AUFTRAG :: Schreibe den Wanderbericht über den Weg bei Lemgo im Anschluss an seinen letzten Satz weiter.

Das Maigrün der jungen Triebe tat schon fast in den Augen weh. Immer wieder
konnte ich durch Lichtungen in die Ferne gucken und der Weg war ein reiner
Wanderpfad, der identisch mit dem Wanderweg- Hansaweg war. Menschen sind mir
nicht begegnet! Kurz vor Lemgo endete der Wald. Lemgo kannte ich nur vom Hörensagen
und verband damit eigentlich nur den Handballsport, für den ich mich nicht
wirklich interessierte. Trotzdem sei erwähnt, dass Handball dort sehr
erfolgreich gespielt wird, Meisterschaften und Pokale wurden errungen. Die
Spiele finden in der Lipperlandhalle, an dem der E1 direkt vorbei ging, statt. Der E1
führt nicht direkt durch die Stadt, mehr am Rand der Innenstadt, auf dem alten
Stadtgraben entlang. Ich haderte mit mir, kurz auf ein Bier in die Stadt zu
gehen. Während ich noch überlegte, war die Möglichkeit auch schon dahin, Lemgo
lag schon hinter mir.
Auf der Südseite von Lemgo ging es dann erst mal bergan.

DATENTEIL ::
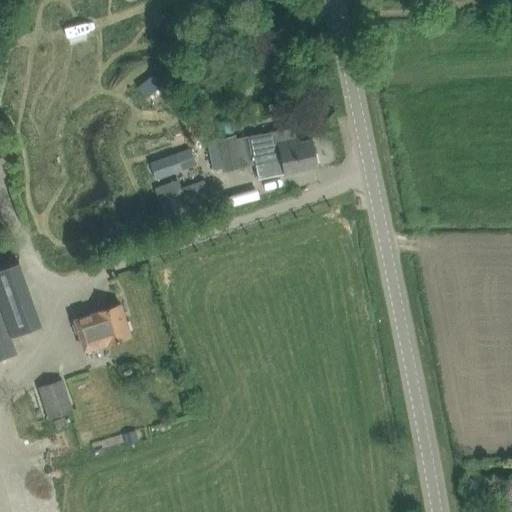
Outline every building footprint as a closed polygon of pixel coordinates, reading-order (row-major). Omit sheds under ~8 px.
[(511,6),(511,0),(443,0),(446,14),(511,6)] [(236,55),(239,66),(264,60),(261,49),(236,55)] [(312,139),(300,142),(299,138),(297,138),(294,127),(250,136),(256,163),(272,160),(275,173),(285,171),(285,173),(317,167),(312,139)] [(236,135),(218,138),(224,169),(242,165),(236,135)] [(190,149),(174,155),(180,172),(196,166),(190,149)] [(212,203),(205,185),(199,187),(198,184),(159,197),(167,220),(212,203)] [(0,355),(17,350),(11,333),(42,323),(19,258),(0,265),(0,355)] [(80,331),(81,334),(80,335),(85,350),(105,343),(131,335),(121,304),(95,312),(96,313),(77,319),(77,321),(73,322),(76,332),(80,331)] [(39,387),(50,418),(73,410),(63,380),(39,387)] [(136,428),(123,432),(127,445),(140,441),(136,428)] [(27,488),(69,474),(64,460),(22,474),(27,488)]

ERGEBNIS ::
Immer wieder blickte ich zurück und konnte meinen heutigen Weg bestimmen. Langsam
bekam ich Hunger, jedoch war nie der für mich richtige Platz zu finden. Als ich
die Suche aufgab, setzte ich mich einfach an den Rand einer kaum befahrenen
Straße und machte Pause. Ein junges Mädchen, dass des Weges kam, würdigte mich
keines Blickes.
Zwei-, dreimal guckte ich irritiert auf die Karte. Sollte ich
wirklich erst die Hälfte geschafft haben? Weiter, zwischen einem Gehöft in
Wahmbeck hindurch, gab es einen kleinen Anstieg. Absperrungen und Warnschilder
wiesen auf einen Steinbruch hin, der auch noch in Betrieb war. Der Weg führte
direkt an der Abbruchkannte entlang zum Ort Loßbruch. Als ich in Loßbruch auf
eine Kreuzung kam, war diese komplett gesperrt. Große Teermaschinen und Walzen
erneuerten die Fahrbahn. Ich konnte
nicht erkennen, wie ich an dieser Stelle vorbei gelangen könnte. So zwängte ich
mich zwischen frischem Teer und Graben, Graben und Zaun, Zaun und Teer hindurch,
um auf der anderen Seite der Straße festzustellen, dass auf der anderen Seite
ein Durchgang war.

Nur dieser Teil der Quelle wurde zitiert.